Cobb County School District (CCSD) Superintendent Chris Ragsdale announced the removal of four books containing “lewd, “vulgar,” and “sexually explicit” content from school media centers in a Board of Education meeting Thursday.
“Tonight, I am announcing that four additional books are being removed after having gone through our very thorough district process: ‘It Ends with Us,’ ‘The Perks of Being a Wallflower,’ ‘Lucky,’ and ‘Thirteen Reasons Why.’ The review found all four of these books to contain lewd, vulgar, and sexually explicit and graphic content inappropriate for a public school,” Superintendent Ragsdale said during the meeting.
The move comes after the district took the books “Flamer” and “Me Earl and the Dying Girl,” which Ragsdale described as “rife with graphic sexual content” that “involved children” off school library shelves in August 2023.
Ragsdale (pictured above) “disagreed with the term “book banning” and told board meeting attendees, “What we are doing is not forcing taxpayers to fund students having unrestricted access to materials that are so sexually explicit and graphic they could not be read aloud in this very board meeting without violating FCC regulations.”
The superintendent also aimed to reassure parents.
“What we are doing is giving parents peace of mind in knowing their children will not have unrestricted access to this content while at a Cobb County school,” he said.
“[P]rotecting children from age-inappropriate and graphically sexually explicit material is a battle between good and evil,” Ragsdale added.
The superintendent also pointed out that the majority of people supporting children’s access to explicit books in schools are activists, not teachers.

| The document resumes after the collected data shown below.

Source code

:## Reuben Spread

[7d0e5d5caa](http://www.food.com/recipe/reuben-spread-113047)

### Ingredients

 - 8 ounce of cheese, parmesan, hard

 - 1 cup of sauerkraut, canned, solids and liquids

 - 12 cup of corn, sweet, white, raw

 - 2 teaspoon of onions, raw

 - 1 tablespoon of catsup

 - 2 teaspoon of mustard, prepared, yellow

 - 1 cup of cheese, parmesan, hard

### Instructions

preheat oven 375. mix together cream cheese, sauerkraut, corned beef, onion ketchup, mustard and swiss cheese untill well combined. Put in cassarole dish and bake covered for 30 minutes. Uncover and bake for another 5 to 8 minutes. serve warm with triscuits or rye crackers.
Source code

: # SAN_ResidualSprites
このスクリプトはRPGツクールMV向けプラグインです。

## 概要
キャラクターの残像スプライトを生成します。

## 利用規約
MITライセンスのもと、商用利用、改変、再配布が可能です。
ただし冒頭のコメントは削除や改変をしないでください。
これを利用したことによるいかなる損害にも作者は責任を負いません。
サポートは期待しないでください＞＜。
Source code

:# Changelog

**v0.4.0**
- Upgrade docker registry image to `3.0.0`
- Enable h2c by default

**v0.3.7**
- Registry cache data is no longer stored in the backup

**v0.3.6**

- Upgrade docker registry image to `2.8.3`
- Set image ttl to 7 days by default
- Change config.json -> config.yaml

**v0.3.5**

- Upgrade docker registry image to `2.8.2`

Not everyone within CCSD agrees with the superintendent. During public comments before the meeting, a CCSD member told the board, “I wish you would end your assault on media specialists and allow them to do their jobs…quit trying to ban books in their libraries.”
The American Library Association (ALA) has also fought to keep inappropriate books in schools, even going so far as to help craft legislation to promote student access.
Referring to any attempts to curb student exposure to inappropriate books as “censorship,” ALA’s recent kick-off of National Library Week included a list of the “10 Most Challenged Books of 2023,” three of which Cobb County is banning for overtly sexual content.
Left-wing teacher organizations like the National Education Association (NEA) also call removing explicit books “censorship.” The NEA stated in a post on X in early April, “All students deserve the freedom to read. But, between 2022 and 2023, there were 3,300+ attempts to ban books in public school classrooms. Despite growing censorship, educators are using organizing and legislation to fight back.”
Similarly, American Federation of Teachers (AFT) President Randi Weingarten argued in an X post in March 2023, “Let’s be 100% clear. Book bans are attacks on freedom. It’s an attack on the freedom to read and the freedom to learn. That’s why parents, students, educators and communities are rejecting book bans every chance they get.”
However, parental rights groups favor removing hypersexualized content from schools. The Moms for Liberty organization has a Moms for Libraries program to help get wholesome books that teach American values into school libraries.